TEXT:
------------------------

Am ersten Prozesstag (20.11.2018) lehnte das Gericht die Freilassung des in der Türkei angeklagten Journalisten ab. Am 14. Februar 2019 wird das Verfahren fortgesetzt. Demirci, der im Hochsicherheitsgefängnis im Istanbuler Vorort Silivri einsitzt, hat über seine Rechtsanwälte die Fragen der Deutschen Welle beantwortet.

Deutsche Welle: Sie sind seit April in Haft. Wie geht es Ihnen gesundheitlich?

Adil Demirci: Die Haftbedingungen sind hart. Der Bewegungsradius ist ziemlich begrenzt. Mir geht's nicht so gut. Allerdings habe ich keine Probleme, die meine Gesundheit beeinträchtigen. Aber bei langjährigen Insassen beobachte ich schon bleibende Schäden.  

Wie sieht Ihr Tag im Gefängnis aus?

Adil Demircis Tagebuch im Gefängnis
Adil Demircis Tagebuch im GefängnisBild: privat

Demirci: Der Gefängniskomplex in Silivri besteht aus zehn Strafvollzugsanstalten. Die meisten sind in Zellen geteilt. Ich war in einer Drei-Mann-Zelle mit zwei jungen Häftlingen. Nun sind wir seit einer Woche zu zweit. Wir haben überhaupt keinen Kontakt zu den anderen Häftlingen. Nur einmal die Woche haben wir die Möglichkeit, gemeinsam mit anderen drei Stunden Sport zu machen. Das ist immer unser schönster Tag. Denn es ist schon wichtig, andere Gesichter zu sehen, sich mit anderen zu unterhalten, auch wenn es sehr kurz ist.
Unser Tag im Gefängnis fängt um 7 Uhr an. Um 8:15 Uhr gehen wir raus - auf den offenen Hof, wo wir fünf, sechs Schritte machen können. Man sieht nur den Himmel. Zwischen 10 und 12 Uhr machen wir Sport. Nach dem Essen lese ich meistens, schreibe Tagebuch. Aber wir bekommen nicht so viele Bücher, wie wir wollen. Höchstens zehn sind erlaubt. 

Wie sieht Ihre Zelle aus?

------------------------

(Gespeicherte Dateneinträge)

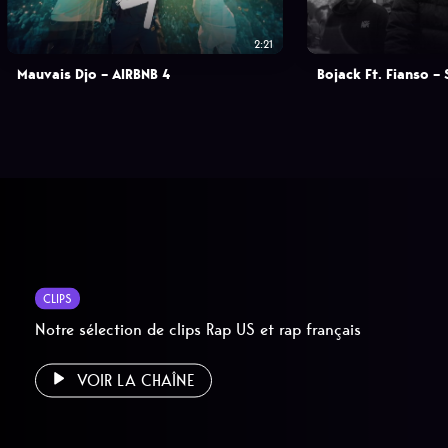
2:21
Mauvais Djo – AIRBNB 4
Bojack Ft. Fianso –
CLIPS
Notre sélection de clips Rap US et rap français
VOIR LA CHAÎNE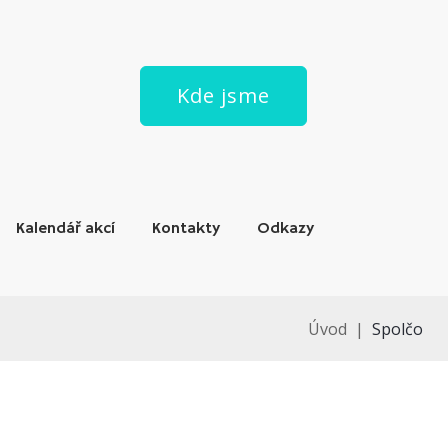
Kde jsme
Kalendář akcí
Kontakty
Odkazy
Úvod
|
Spolčo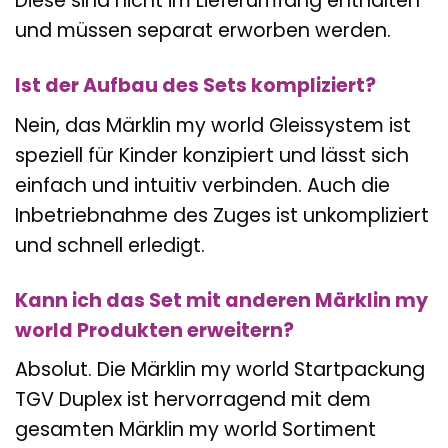
Diese sind nicht im Lieferumfang enthalten
und müssen separat erworben werden.
Ist der Aufbau des Sets kompliziert?
Nein, das Märklin my world Gleissystem ist
speziell für Kinder konzipiert und lässt sich
einfach und intuitiv verbinden. Auch die
Inbetriebnahme des Zuges ist unkompliziert
und schnell erledigt.
Kann ich das Set mit anderen Märklin my
world Produkten erweitern?
Absolut. Die Märklin my world Startpackung
TGV Duplex ist hervorragend mit dem
gesamten Märklin my world Sortiment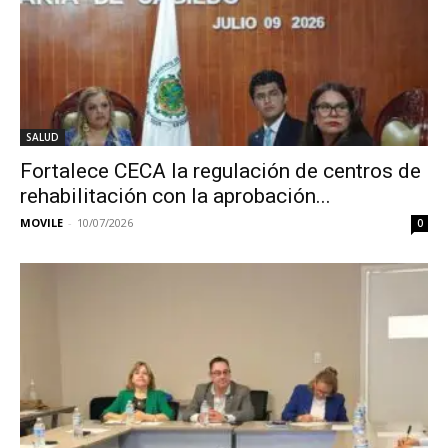
SALUD
Fortalece CECA la regulación de centros de
rehabilitación con la aprobación...
MOVILE
-
10/07/2026
0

------------------------

ARBEITSANWEISUNGEN:
a) Wie viele Bücher sind laut dem Interview über Adil Demircis Haft höchstens erlaubt?
b) Fahren Sie mit dem Interview über Adil Demircis Haft fort, und zwar im Anschluss an die zuletzt gestellte Frage.
Die Datensätze stehen in keinem Zusammenhang mit dem Interview über Adil Demircis Haft.

ANTWORTEN:
a) Höchstens zehn.

b)
Adil Demirci: Sie besteht aus zwei Etagen, so eine Art Maisonette. Oben sind die Betten und unten die Toilette und das Wohnzimmer. Wie ich bereits erwähnte, haben wir einen Hof aus Beton. 

Was vermissen Sie im Gefängnis am meisten? 

Natürlich fehlt mir meine Freiheit. Zwischen vier Wänden in so einem engen Raum zu bleiben, ist ziemlich schwer. Wenn man diese Erfahrung macht, schätzt man den Wert der Freiheit noch mehr. Was ich noch sehr vermisse, ist meine Mutter. Das trifft mich emotional sehr stark. Sie war krank, als wir gemeinsam nach Istanbul kamen. An Tagen wie diesen nicht bei ihr sein zu können, bedrückt mich sehr. Zudem vermisse ich meinen Vater, meinen Bruder, meine Freunde und Kollegen. Sehnsucht ist etwas schwermütiges, dennoch ist es ein schönes Gefühl, weil es mich daran erinnert, dass ich ein Mensch bin. Weil es mich an die Spiritualität erinnert.

Ihre Verhaftung rief in Deutschland eine große Resonanz hervor. Wie viel erfahren Sie von der Berichterstattung über sich selbst oder von der Solidaritätskampagne Ihrer Freunde?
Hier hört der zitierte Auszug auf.